1. Net force acting on the truck:
The net force is the resultant force acting on an object. It is determined by subtracting the force of friction from the applied force. In this case, the applied force is 2500 N. If we assume there is no other force acting on the truck, then the net force will be equal to the applied force. Therefore, the net force acting on the truck is 2500 N.
2. Acceleration of a 10 N mass:
We can use Newton's second law of motion to find the acceleration. Newton's second law states that the acceleration of an object is directly proportional to the net force acting on it and inversely proportional to its mass. The formula is: Acceleration (a) = Net Force (F_net) / Mass (m). Substituting the given values, we get: a = 10 N / 10 kg = 1 m/s^2.
Acceleration when force is doubled on an object with double the mass:
If we double the force on an object and also double its mass, the acceleration of the object will remain the same. This is because when both the force and mass are doubled, the ratio between them remains the same, resulting in the same acceleration. This can be mathematically shown as follows:
Initial force (F1) = 10 N
Initial mass (m1) = 10 kg
Initial acceleration (a1) = F1 / m1 = 10 N / 10 kg = 1 m/s^2
Double force (F2) = 2 * F1 = 2 * 10 N = 20 N
Double mass (m2) = 2 * m1 = 2 * 10 kg = 20 kg
New acceleration (a2) = F2 / m2 = 20 N / 20 kg = 1 m/s^2
As you can see, despite doubling the force and the mass, the acceleration remains the same.

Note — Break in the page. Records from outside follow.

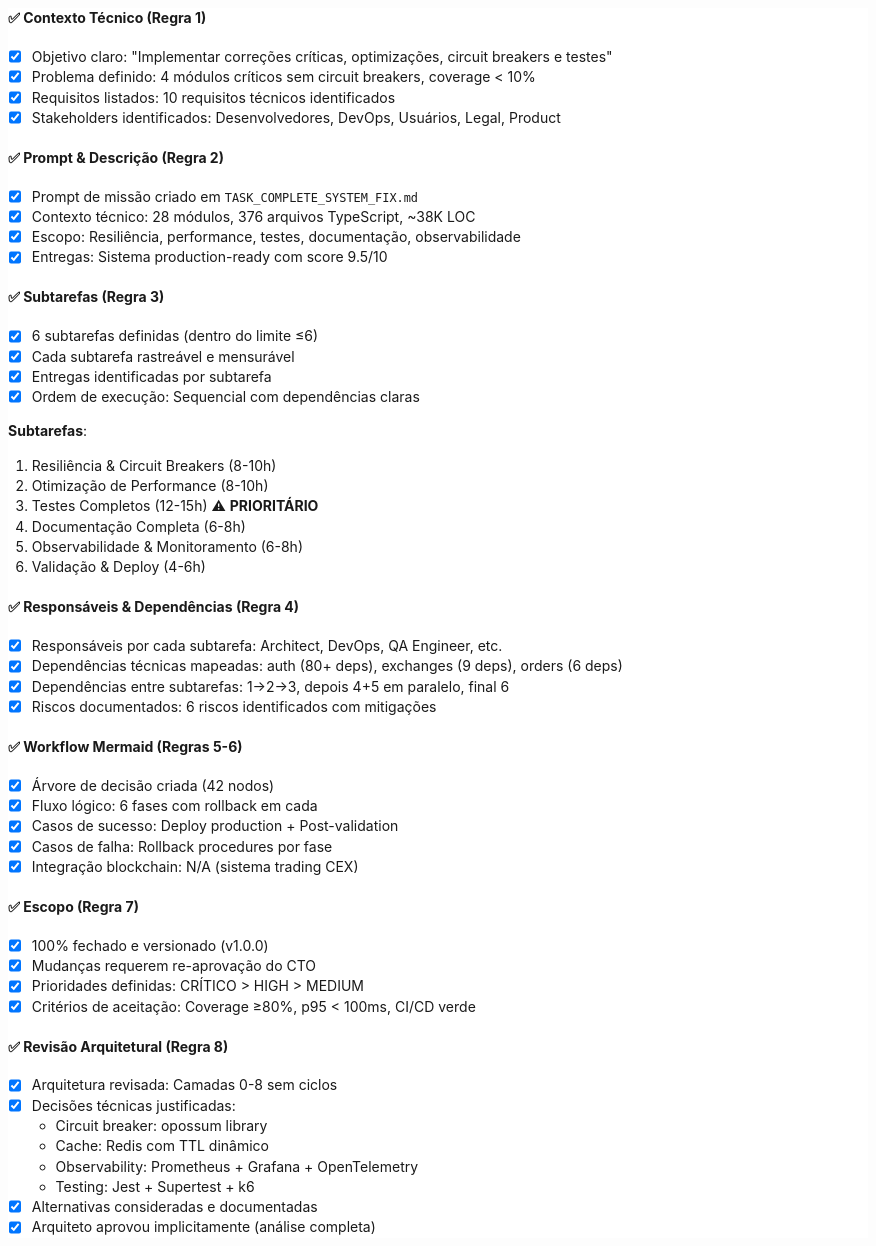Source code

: #### ✅ Contexto Técnico (Regra 1)
- [x] Objetivo claro: "Implementar correções críticas, optimizações, circuit breakers e testes"
- [x] Problema definido: 4 módulos críticos sem circuit breakers, coverage < 10%
- [x] Requisitos listados: 10 requisitos técnicos identificados
- [x] Stakeholders identificados: Desenvolvedores, DevOps, Usuários, Legal, Product

#### ✅ Prompt & Descrição (Regra 2)
- [x] Prompt de missão criado em `TASK_COMPLETE_SYSTEM_FIX.md`
- [x] Contexto técnico: 28 módulos, 376 arquivos TypeScript, ~38K LOC
- [x] Escopo: Resiliência, performance, testes, documentação, observabilidade
- [x] Entregas: Sistema production-ready com score 9.5/10

#### ✅ Subtarefas (Regra 3)
- [x] 6 subtarefas definidas (dentro do limite ≤6)
- [x] Cada subtarefa rastreável e mensurável
- [x] Entregas identificadas por subtarefa
- [x] Ordem de execução: Sequencial com dependências claras

**Subtarefas**:
1. Resiliência & Circuit Breakers (8-10h)
2. Otimização de Performance (8-10h)
3. Testes Completos (12-15h) ⚠️ **PRIORITÁRIO**
4. Documentação Completa (6-8h)
5. Observabilidade & Monitoramento (6-8h)
6. Validação & Deploy (4-6h)

#### ✅ Responsáveis & Dependências (Regra 4)
- [x] Responsáveis por cada subtarefa: Architect, DevOps, QA Engineer, etc.
- [x] Dependências técnicas mapeadas: auth (80+ deps), exchanges (9 deps), orders (6 deps)
- [x] Dependências entre subtarefas: 1→2→3, depois 4+5 em paralelo, final 6
- [x] Riscos documentados: 6 riscos identificados com mitigações

#### ✅ Workflow Mermaid (Regras 5-6)
- [x] Árvore de decisão criada (42 nodos)
- [x] Fluxo lógico: 6 fases com rollback em cada
- [x] Casos de sucesso: Deploy production + Post-validation
- [x] Casos de falha: Rollback procedures por fase
- [x] Integração blockchain: N/A (sistema trading CEX)

#### ✅ Escopo (Regra 7)
- [x] 100% fechado e versionado (v1.0.0)
- [x] Mudanças requerem re-aprovação do CTO
- [x] Prioridades definidas: CRÍTICO > HIGH > MEDIUM
- [x] Critérios de aceitação: Coverage ≥80%, p95 < 100ms, CI/CD verde

#### ✅ Revisão Arquitetural (Regra 8)
- [x] Arquitetura revisada: Camadas 0-8 sem ciclos
- [x] Decisões técnicas justificadas:
  - Circuit breaker: opossum library
  - Cache: Redis com TTL dinâmico
  - Observability: Prometheus + Grafana + OpenTelemetry
  - Testing: Jest + Supertest + k6
- [x] Alternativas consideradas e documentadas
- [x] Arquiteto aprovou implicitamente (análise completa)
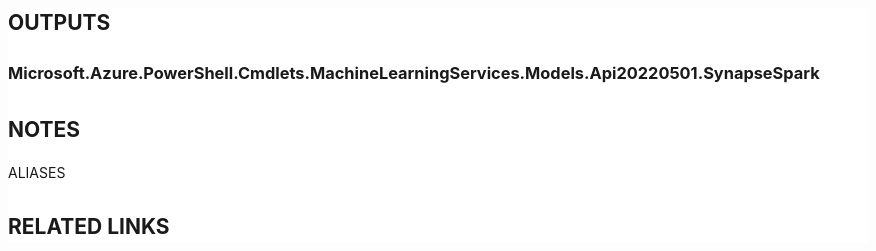 ## OUTPUTS

### Microsoft.Azure.PowerShell.Cmdlets.MachineLearningServices.Models.Api20220501.SynapseSpark

## NOTES

ALIASES

## RELATED LINKS

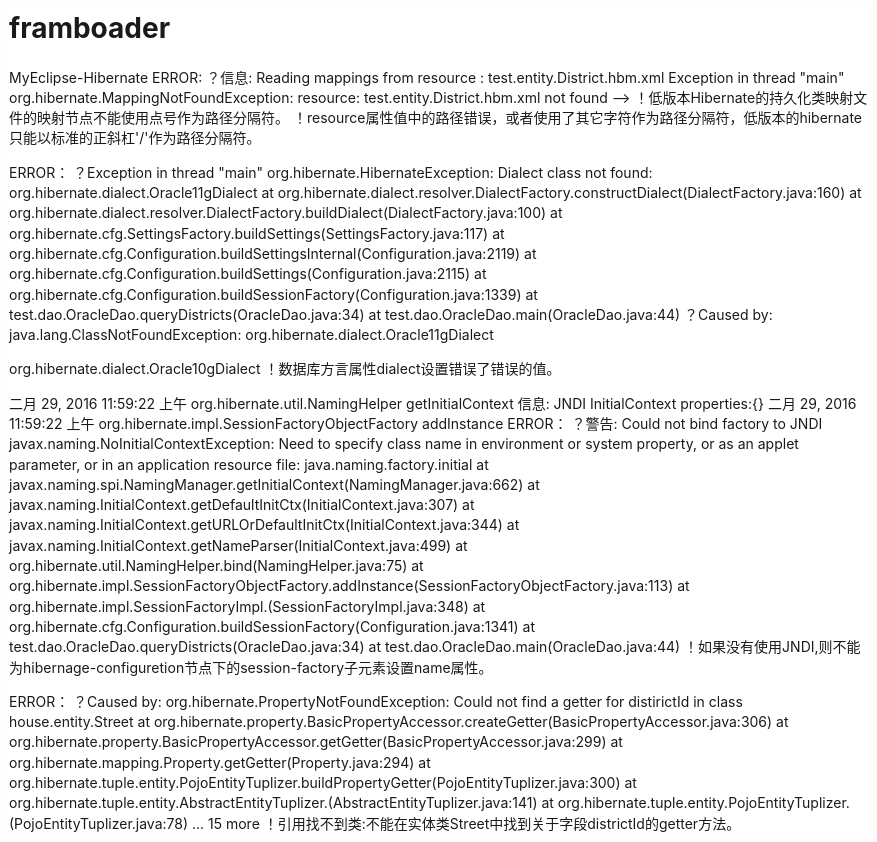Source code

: #  framboader
MyEclipse-Hibernate 
ERROR:
？信息: Reading mappings from resource : test.entity.District.hbm.xml
Exception in thread "main" org.hibernate.MappingNotFoundException: resource: test.entity.District.hbm.xml not found
<mapping resource="test.entity.Street.hbm.xml" /> --> ！低版本Hibernate的持久化类映射文件的映射节点不能使用点号作为路径分隔符。
<mapping resource="test/entity/District.hbm.xml" />
！resource属性值中的路径错误，或者使用了其它字符作为路径分隔符，低版本的hibernate只能以标准的正斜杠'/'作为路径分隔符。

ERROR：
？Exception in thread "main" org.hibernate.HibernateException: Dialect class not found: org.hibernate.dialect.Oracle11gDialect
at org.hibernate.dialect.resolver.DialectFactory.constructDialect(DialectFactory.java:160)
at org.hibernate.dialect.resolver.DialectFactory.buildDialect(DialectFactory.java:100)
at org.hibernate.cfg.SettingsFactory.buildSettings(SettingsFactory.java:117)
at org.hibernate.cfg.Configuration.buildSettingsInternal(Configuration.java:2119)
at org.hibernate.cfg.Configuration.buildSettings(Configuration.java:2115)
at org.hibernate.cfg.Configuration.buildSessionFactory(Configuration.java:1339)
at test.dao.OracleDao.queryDistricts(OracleDao.java:34)
at test.dao.OracleDao.main(OracleDao.java:44)
？Caused by: java.lang.ClassNotFoundException: org.hibernate.dialect.Oracle11gDialect

<property name="dialect">org.hibernate.dialect.Oracle10gDialect</property>
！数据库方言属性dialect设置错误了错误的值。


二月 29, 2016 11:59:22 上午 org.hibernate.util.NamingHelper getInitialContext
信息: JNDI InitialContext properties:{}
二月 29, 2016 11:59:22 上午 org.hibernate.impl.SessionFactoryObjectFactory addInstance
ERROR：
？警告: Could not bind factory to JNDI
javax.naming.NoInitialContextException: Need to specify class name in environment or system property, or as an applet parameter, or in an application resource file:  java.naming.factory.initial
at javax.naming.spi.NamingManager.getInitialContext(NamingManager.java:662)
at javax.naming.InitialContext.getDefaultInitCtx(InitialContext.java:307)
at javax.naming.InitialContext.getURLOrDefaultInitCtx(InitialContext.java:344)
at javax.naming.InitialContext.getNameParser(InitialContext.java:499)
at org.hibernate.util.NamingHelper.bind(NamingHelper.java:75)
at org.hibernate.impl.SessionFactoryObjectFactory.addInstance(SessionFactoryObjectFactory.java:113)
at org.hibernate.impl.SessionFactoryImpl.<init>(SessionFactoryImpl.java:348)
at org.hibernate.cfg.Configuration.buildSessionFactory(Configuration.java:1341)
at test.dao.OracleDao.queryDistricts(OracleDao.java:34)
at test.dao.OracleDao.main(OracleDao.java:44)
！如果没有使用JNDI,则不能为hibernage-configuretion节点下的session-factory子元素设置name属性。

ERROR：
？Caused by: org.hibernate.PropertyNotFoundException: Could not find a getter for distirictId in class house.entity.Street
at org.hibernate.property.BasicPropertyAccessor.createGetter(BasicPropertyAccessor.java:306)
at org.hibernate.property.BasicPropertyAccessor.getGetter(BasicPropertyAccessor.java:299)
at org.hibernate.mapping.Property.getGetter(Property.java:294)
at org.hibernate.tuple.entity.PojoEntityTuplizer.buildPropertyGetter(PojoEntityTuplizer.java:300)
at org.hibernate.tuple.entity.AbstractEntityTuplizer.<init>(AbstractEntityTuplizer.java:141)
at org.hibernate.tuple.entity.PojoEntityTuplizer.<init>(PojoEntityTuplizer.java:78)
... 15 more
！引用找不到类:不能在实体类Street中找到关于字段districtId的getter方法。

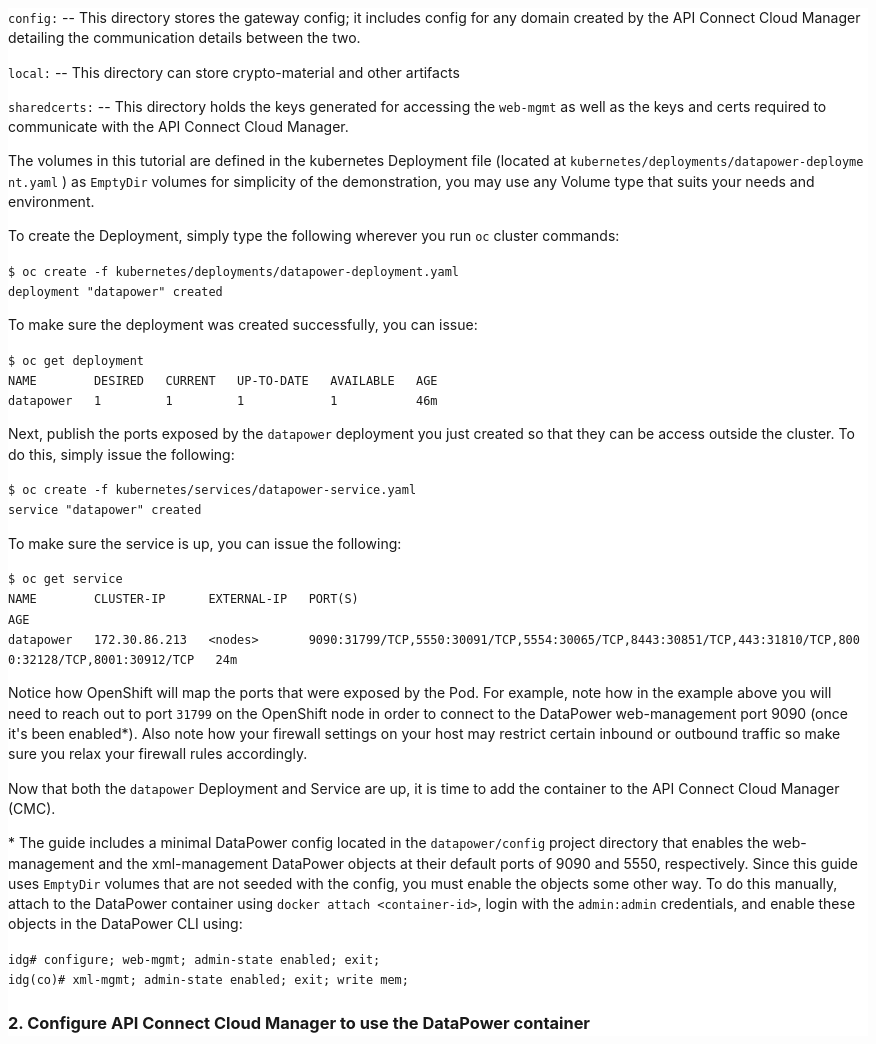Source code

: `config:` -- This directory stores the gateway config; it includes config for any domain created by the API Connect Cloud Manager detailing the communication details between the two.

`local:` -- This directory can store crypto-material and other artifacts

`sharedcerts:` -- This directory holds the keys generated for accessing the `web-mgmt` as well as the keys and certs required to communicate with the API Connect Cloud Manager.

The volumes in this tutorial are defined in the kubernetes Deployment file (located at `kubernetes/deployments/datapower-deployment.yaml` ) as `EmptyDir` volumes for simplicity of the demonstration, you may use any Volume type that suits your needs and environment.

To create the Deployment, simply type the following wherever you run `oc` cluster commands:

    $ oc create -f kubernetes/deployments/datapower-deployment.yaml
    deployment "datapower" created

To make sure the deployment was created successfully, you can issue:

    $ oc get deployment
    NAME        DESIRED   CURRENT   UP-TO-DATE   AVAILABLE   AGE
    datapower   1         1         1            1           46m

Next, publish the ports exposed by the `datapower` deployment you just created so that they can be access outside the cluster. To do this, simply issue the following:

    $ oc create -f kubernetes/services/datapower-service.yaml
    service "datapower" created

To make sure the service is up, you can issue the following:

    $ oc get service
    NAME        CLUSTER-IP      EXTERNAL-IP   PORT(S)                                                                                                   AGE
    datapower   172.30.86.213   <nodes>       9090:31799/TCP,5550:30091/TCP,5554:30065/TCP,8443:30851/TCP,443:31810/TCP,8000:32128/TCP,8001:30912/TCP   24m    

Notice how OpenShift will map the ports that were exposed by the Pod. For example, note how in the example above you will need to reach out to port `31799` on the OpenShift node in order to connect to the DataPower web-management port 9090 (once it's been enabled*).
Also note how your firewall settings on your host may restrict certain inbound or outbound traffic so make sure you relax your firewall rules accordingly.

Now that both the `datapower` Deployment and Service are up, it is time to add the container to the API Connect Cloud Manager (CMC).

\* The guide includes a minimal DataPower config located in the `datapower/config` project directory that enables the web-management and the xml-management DataPower objects at their default ports of 9090 and 5550, respectively. Since this guide uses `EmptyDir` volumes that are not seeded with the config, you must enable the objects some other way. To do this manually, attach to the DataPower container using `docker attach <container-id>`, login with the `admin:admin` credentials, and enable these objects in the DataPower CLI using:

    idg# configure; web-mgmt; admin-state enabled; exit;
    idg(co)# xml-mgmt; admin-state enabled; exit; write mem;

### 2. Configure API Connect Cloud Manager to use the DataPower container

3. Pressure exerted on the ground when standing on one foot:
To calculate the pressure, we use the formula: Pressure (P) = Force (F) / Area (A). Assuming the shape of your shoe is rectangular, we need to determine the area of contact with the ground.
Let's say the length of your shoe (L) is 25 cm (converted to meters, 0.25 m), the width (W) is 10 cm (converted to meters, 0.1 m), and your weight (which is the force exerted) is 600 N.
Area of contact (A) = Length (L) * Width (W) = 0.25 m * 0.1 m = 0.025 m^2
Pressure (P) = Force (F) / Area (A) = 600 N / 0.025 m^2 = 24000 Pa (Pascal). This is the pressure exerted on the ground when standing on one foot.
Note: Pascal (Pa) is the SI unit for pressure.